Los mejores estudiantes recibían una medalla y un diploma —para los tres primeros lugares—. Yo nunca obtenía nada, aunque pasaba el año sin mayores problemas, pero en esa ocasión en 1965 o 66, a la hora de la entrega, me asombré cuando el maestro de ceremonias, al final de los premios que correspondían a mi grupo de cuarto, dijo: ?Páramo Chávez, Alfredo Gabriel Esteban, cuarto lugar en Historia?. Mis compañeros me empujaron levemente para que fuera a recibir mi diploma (no me correspondía medalla).
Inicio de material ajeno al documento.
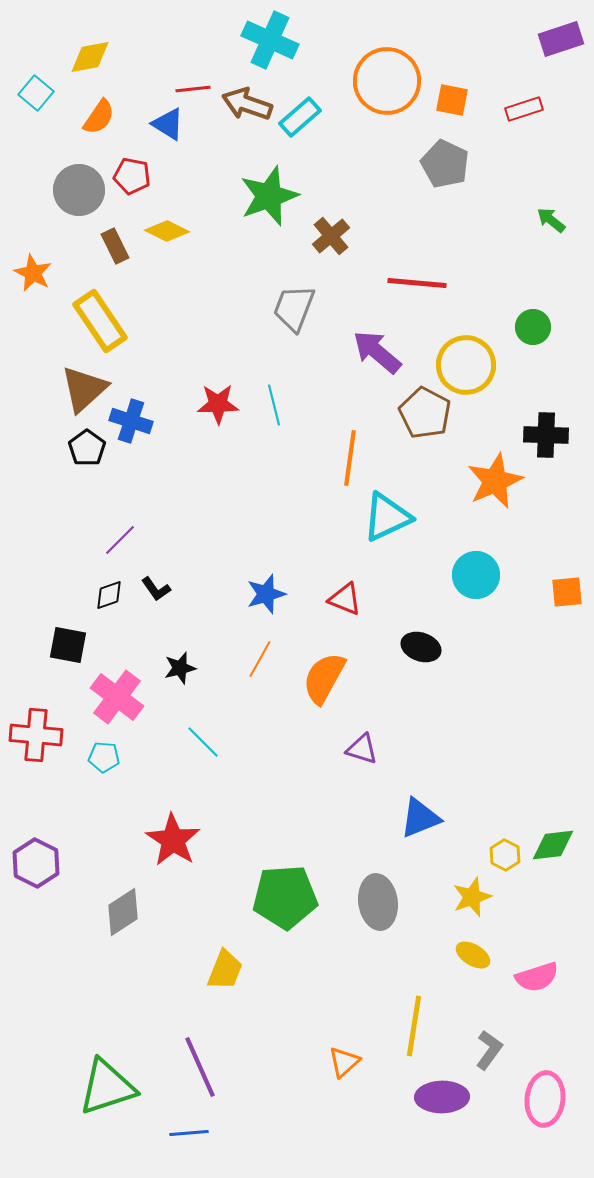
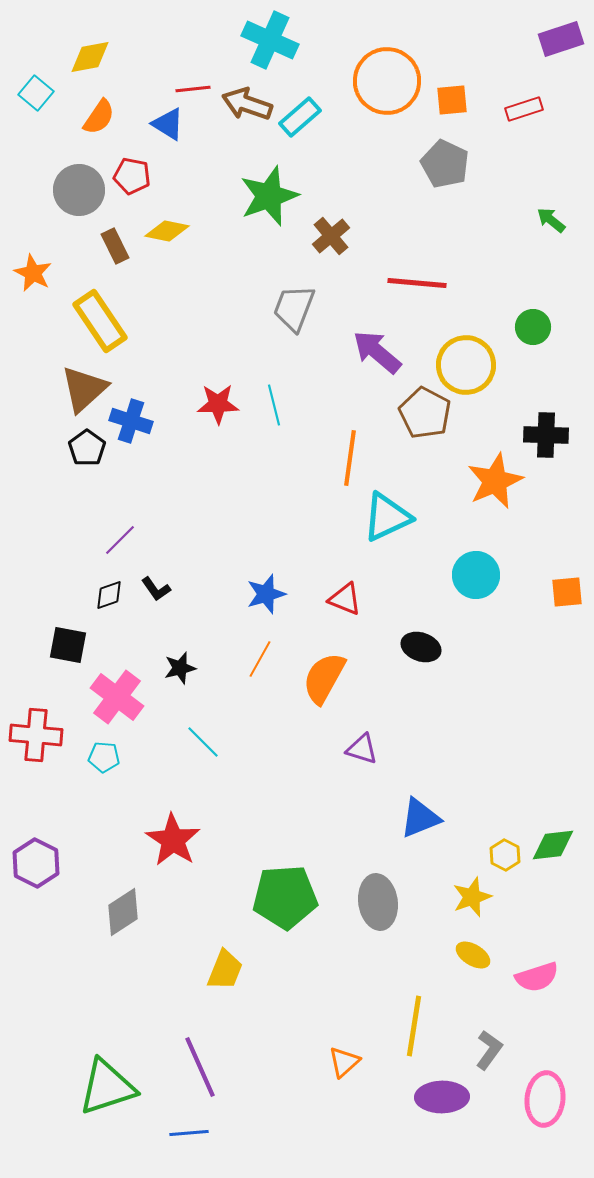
orange square at (452, 100): rotated 16 degrees counterclockwise
yellow diamond at (167, 231): rotated 15 degrees counterclockwise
Me lo entregó el propio profesor Rosales, con su rostro severo, pero sonriente. ?Te lo mereces, Páramo, aunque debiste haberte esforzado más?.

Ese día me celebraron mucho en casa, donde siempre tuvimos en gran estima la escuela y los logros académicos y mi papá me dijo: ?Mira, Alfredo, veo que sí sabes historia y tenías razón cuando me corregiste el otro día?.

Hasta la fecha creo que las clases del profesor Rosales, pero sobre todo ese gesto que yo veo bondadoso, ya que reconocer al cuarto lugar era un hecho extraordinario y sé que cualquier acción que vaya contra el status quo burocrático requiere de una buena dosis de voluntad y de cierta rebeldía.

El profesor Rosales no solamente me enseñó historia, sino que marcó mi vida.